C. Plaintiff Failed to Cure Deficiencies for Defendants Guidry and Summit Foods
Finally, in his initial Complaint, Plaintiff listed several individuals as Defendants without alleging any facts against them-among these Defendants were David Guidry and Summit Foods. Dkt. 1-1 at 4-5. Plaintiff was advised that “in any amended pleading, [he] should only include an individual as a defendant if he is able to set forth facts showing they caused or personally participated in causing harm that amounts to a constitutional violation.” Dkt. 4 at 6. The Court also informed Plaintiff of the consequences for failing to correct his pleading deficiencies against all named Defendants. Dkt. 4 at 12 (“[I]f Plaintiff files an amended complaint that fails to correct the deficiencies identified above, the Court may recommend dismissal of .. .of all claims against.. .David Guidrey.. .and Summit Foods.”).
Despite this, Plaintiff alleges no facts against Defendant Guidry in any count, nor does he allege facts against Summit Foods in Counts I and II of his Second Amended Complaint. Dkt. 8 at 3-7. In fact, the only mention of Defendant Guidry is near the end of the Second Amended Complaint where Plaintiff lists him as the “Lead Cook” at MCJ. Id. at 15.

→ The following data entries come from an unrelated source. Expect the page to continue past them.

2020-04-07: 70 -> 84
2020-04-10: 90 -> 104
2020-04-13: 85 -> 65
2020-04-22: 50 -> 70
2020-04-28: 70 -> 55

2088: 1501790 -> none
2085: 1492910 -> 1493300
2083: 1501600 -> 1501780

As for Summit Foods, Plaintiff claims the private food contractor may have had some role in creating the menu for religious meals. Dkt. 8 at 13. However, he alleges no facts demonstrating that Summit Foods or any of its employees (including Defendant Guidry) had any knowledge about his specific need for religious meal accommodations or any personal involvement in the alleged failure to provide those accommodations.

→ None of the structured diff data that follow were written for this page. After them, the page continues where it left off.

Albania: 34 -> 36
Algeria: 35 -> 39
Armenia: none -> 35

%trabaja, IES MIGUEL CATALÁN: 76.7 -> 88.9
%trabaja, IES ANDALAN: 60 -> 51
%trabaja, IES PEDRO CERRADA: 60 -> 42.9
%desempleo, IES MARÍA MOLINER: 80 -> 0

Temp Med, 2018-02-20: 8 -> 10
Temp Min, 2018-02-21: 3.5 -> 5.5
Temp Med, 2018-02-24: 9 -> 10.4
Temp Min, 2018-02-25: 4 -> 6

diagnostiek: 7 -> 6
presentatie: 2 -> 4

Therefore, all claims against Summit Foods and Defendant Guidry should be dismissed for failure to cure deficiencies necessary state a cognizable § 1983 claim against them.
IV. CONCLUSION
For the reasons outlined above, the Undersigned recommends Plaintiff's medical privacy claims in Count II and his claims against Defendants Guidry and Summit Foods be DISMISSED without prejudice for failure to cure pleading deficiencies and for failure to state a claim. It is also recommended that Plaintiff's religious accommodation claims brought in Counts III and IV be DISMISSED without prejudice to be refiled in a separate action. Finally, Plaintiff's request for injunctive relief should be DISMISSED as moot. If the District Court agrees with this Report and Recommendation, the Undersigned will, in a separate Order, direct service of Count I of the Second Amended Complaint upon Defendants Kevin Hansen, Randy Newell, Bree Borden, Julia Rice, and Mason County.
Pursuant to 28 U.S.C. § 636(b)(1) and Federal Rule of Civil Procedure 72(b), the parties shall have fourteen (14) days from service of this report to file written objections. See also Fed.R.Civ.P. 6. Failure to file objections will result in a waiver of those objections for purposes of de novo review by the District Judge, see 28 U.S.C. § 636(b)(1)(C), and can result in a waiver of those objections for purposes of appeal. See Thomas v. Arn, 474 U.S. 140, 142 (1985); Miranda v. Anchondo, 684 F.3d 844, 848 (9th Cir. 2012) (citations omitted). Accommodating the time limit imposed by Rule 72(b), the Clerk is directed to set the matter for consideration on April 12, 2024, as noted in the caption.